• [Task brief]
Please show every line in the entries below that includes the word "Softonic".

• [Stored data]
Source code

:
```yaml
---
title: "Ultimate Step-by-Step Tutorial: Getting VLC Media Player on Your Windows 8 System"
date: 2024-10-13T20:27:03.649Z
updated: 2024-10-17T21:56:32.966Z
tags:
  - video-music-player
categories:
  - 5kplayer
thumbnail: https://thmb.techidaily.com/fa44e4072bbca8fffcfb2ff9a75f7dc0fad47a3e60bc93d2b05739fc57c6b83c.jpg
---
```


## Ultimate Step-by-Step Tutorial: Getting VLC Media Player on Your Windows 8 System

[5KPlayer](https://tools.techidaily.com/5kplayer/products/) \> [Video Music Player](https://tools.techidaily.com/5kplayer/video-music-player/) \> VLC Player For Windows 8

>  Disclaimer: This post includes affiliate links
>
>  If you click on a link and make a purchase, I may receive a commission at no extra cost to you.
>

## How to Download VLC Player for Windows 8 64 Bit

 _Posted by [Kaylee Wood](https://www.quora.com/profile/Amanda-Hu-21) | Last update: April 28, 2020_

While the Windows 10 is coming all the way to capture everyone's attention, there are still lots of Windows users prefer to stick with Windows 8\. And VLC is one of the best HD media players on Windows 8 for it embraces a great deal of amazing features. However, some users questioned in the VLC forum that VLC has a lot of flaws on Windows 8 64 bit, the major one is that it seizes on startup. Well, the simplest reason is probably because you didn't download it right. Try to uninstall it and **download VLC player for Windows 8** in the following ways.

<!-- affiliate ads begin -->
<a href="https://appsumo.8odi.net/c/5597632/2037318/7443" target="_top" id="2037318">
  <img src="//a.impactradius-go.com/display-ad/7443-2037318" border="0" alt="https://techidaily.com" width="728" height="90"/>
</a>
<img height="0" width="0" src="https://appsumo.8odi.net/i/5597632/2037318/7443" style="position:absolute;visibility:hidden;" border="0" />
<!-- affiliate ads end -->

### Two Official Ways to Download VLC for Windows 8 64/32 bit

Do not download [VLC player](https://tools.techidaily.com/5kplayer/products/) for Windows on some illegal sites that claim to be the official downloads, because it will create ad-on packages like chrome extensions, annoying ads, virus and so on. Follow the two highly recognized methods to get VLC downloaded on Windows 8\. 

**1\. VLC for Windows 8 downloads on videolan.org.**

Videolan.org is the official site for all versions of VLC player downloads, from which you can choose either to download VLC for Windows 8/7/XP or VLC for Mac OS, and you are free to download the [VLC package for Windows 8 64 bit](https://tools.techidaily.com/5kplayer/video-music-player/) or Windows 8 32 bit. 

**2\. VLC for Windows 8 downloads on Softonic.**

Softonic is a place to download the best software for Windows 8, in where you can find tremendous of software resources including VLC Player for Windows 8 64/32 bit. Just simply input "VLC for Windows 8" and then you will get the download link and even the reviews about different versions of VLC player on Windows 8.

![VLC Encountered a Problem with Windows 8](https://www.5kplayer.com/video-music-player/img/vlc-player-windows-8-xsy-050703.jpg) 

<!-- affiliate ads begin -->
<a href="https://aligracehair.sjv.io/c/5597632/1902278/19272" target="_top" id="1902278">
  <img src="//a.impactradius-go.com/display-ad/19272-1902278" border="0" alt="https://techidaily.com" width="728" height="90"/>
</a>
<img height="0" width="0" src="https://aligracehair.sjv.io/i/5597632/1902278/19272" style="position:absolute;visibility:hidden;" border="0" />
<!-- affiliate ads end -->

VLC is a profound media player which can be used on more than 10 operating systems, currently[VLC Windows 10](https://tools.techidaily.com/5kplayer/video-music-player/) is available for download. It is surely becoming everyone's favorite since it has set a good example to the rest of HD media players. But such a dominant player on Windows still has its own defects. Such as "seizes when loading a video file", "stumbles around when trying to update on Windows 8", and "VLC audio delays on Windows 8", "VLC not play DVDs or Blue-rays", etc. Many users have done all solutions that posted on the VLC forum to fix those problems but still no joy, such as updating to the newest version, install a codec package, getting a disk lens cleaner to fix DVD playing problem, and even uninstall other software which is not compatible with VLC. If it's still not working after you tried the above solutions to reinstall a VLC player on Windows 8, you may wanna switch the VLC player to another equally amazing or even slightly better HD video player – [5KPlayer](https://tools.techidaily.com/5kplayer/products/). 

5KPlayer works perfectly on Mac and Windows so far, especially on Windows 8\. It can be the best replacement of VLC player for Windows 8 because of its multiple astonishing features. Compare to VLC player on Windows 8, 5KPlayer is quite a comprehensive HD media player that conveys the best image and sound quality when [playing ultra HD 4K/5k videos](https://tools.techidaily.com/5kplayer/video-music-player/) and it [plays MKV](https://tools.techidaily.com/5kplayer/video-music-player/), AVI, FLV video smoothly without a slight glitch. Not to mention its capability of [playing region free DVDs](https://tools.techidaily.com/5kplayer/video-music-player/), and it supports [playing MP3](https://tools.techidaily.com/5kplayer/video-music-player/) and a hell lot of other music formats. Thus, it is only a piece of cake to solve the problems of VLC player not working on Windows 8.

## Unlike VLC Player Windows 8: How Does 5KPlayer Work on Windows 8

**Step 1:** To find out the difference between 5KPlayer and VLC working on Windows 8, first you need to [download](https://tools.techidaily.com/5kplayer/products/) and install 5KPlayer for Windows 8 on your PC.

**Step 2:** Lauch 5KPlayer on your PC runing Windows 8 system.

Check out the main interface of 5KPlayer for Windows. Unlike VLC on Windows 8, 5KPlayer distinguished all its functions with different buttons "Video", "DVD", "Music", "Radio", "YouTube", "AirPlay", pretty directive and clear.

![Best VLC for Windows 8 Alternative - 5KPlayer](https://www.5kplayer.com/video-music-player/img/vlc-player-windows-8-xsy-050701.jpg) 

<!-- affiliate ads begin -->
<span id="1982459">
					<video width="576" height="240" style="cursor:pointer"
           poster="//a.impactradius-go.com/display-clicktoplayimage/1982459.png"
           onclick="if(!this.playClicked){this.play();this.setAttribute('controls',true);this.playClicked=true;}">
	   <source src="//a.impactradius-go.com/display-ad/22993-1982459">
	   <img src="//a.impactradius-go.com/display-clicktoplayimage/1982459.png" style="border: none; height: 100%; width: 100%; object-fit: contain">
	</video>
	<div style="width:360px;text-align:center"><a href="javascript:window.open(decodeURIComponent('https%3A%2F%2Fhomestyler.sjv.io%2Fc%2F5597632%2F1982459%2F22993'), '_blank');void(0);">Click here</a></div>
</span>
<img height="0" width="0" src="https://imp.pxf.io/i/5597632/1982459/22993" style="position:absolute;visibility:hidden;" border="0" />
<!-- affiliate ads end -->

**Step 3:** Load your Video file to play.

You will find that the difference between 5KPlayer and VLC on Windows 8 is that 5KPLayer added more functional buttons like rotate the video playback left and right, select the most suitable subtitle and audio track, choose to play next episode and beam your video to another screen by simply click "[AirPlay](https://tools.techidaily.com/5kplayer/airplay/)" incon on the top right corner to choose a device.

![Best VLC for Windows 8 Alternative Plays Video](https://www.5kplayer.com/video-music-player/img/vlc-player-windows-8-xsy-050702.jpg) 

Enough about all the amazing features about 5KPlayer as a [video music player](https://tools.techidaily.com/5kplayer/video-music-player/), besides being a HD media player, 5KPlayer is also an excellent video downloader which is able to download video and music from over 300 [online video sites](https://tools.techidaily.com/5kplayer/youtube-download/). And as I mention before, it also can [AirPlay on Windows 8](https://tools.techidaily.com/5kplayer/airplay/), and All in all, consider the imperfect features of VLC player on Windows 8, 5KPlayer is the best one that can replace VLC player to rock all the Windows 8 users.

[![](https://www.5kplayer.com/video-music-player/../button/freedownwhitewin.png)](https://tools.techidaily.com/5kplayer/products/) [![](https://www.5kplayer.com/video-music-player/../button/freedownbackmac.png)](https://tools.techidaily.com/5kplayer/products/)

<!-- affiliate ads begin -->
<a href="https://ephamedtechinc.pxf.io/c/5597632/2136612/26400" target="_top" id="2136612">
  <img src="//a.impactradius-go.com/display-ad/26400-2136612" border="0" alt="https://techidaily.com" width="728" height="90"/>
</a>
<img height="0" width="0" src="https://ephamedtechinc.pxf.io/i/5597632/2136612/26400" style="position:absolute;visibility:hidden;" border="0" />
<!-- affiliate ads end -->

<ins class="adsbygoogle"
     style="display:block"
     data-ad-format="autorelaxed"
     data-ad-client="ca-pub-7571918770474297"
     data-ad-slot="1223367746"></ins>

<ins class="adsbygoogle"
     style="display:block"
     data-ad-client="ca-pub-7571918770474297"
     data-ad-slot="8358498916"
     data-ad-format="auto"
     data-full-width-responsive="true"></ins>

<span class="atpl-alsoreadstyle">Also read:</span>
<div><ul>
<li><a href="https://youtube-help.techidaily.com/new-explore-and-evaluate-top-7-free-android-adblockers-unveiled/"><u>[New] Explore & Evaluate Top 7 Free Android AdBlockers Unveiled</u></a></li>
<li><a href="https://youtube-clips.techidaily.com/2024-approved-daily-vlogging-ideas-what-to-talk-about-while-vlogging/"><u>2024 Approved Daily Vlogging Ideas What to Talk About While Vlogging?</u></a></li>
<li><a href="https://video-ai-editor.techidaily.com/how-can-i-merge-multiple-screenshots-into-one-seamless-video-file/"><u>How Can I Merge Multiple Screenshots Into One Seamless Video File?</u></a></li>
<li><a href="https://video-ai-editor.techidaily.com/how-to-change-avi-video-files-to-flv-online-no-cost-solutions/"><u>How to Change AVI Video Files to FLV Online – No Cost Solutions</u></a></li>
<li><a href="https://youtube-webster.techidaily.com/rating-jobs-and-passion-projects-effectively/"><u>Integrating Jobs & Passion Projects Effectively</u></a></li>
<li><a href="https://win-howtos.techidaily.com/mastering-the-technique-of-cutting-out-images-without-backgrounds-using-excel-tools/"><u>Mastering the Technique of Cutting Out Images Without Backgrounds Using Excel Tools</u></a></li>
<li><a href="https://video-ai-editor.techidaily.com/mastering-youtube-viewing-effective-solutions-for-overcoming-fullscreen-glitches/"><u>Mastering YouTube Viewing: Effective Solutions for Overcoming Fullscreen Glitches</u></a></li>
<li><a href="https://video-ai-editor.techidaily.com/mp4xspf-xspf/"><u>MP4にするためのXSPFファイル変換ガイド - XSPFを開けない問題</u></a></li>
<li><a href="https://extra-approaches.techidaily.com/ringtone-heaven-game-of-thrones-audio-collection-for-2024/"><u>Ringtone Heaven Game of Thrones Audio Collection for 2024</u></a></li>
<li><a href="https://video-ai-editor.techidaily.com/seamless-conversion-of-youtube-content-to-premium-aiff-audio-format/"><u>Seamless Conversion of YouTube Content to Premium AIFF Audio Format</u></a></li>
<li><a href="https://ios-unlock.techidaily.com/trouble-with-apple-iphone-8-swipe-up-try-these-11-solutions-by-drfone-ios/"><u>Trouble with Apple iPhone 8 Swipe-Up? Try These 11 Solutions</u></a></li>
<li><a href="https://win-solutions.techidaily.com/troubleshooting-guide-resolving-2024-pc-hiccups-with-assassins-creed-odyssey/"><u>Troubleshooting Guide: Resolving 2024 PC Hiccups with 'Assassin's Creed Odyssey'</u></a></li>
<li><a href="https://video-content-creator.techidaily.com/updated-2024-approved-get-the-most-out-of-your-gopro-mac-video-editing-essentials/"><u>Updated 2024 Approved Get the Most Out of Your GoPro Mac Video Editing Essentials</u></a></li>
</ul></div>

• [Task response]
**2\. VLC for Windows 8 downloads on Softonic.**
Softonic is a place to download the best software for Windows 8, in where you can find tremendous of software resources including VLC Player for Windows 8 64/32 bit. Just simply input "VLC for Windows 8" and then you will get the download link and even the reviews about different versions of VLC player on Windows 8.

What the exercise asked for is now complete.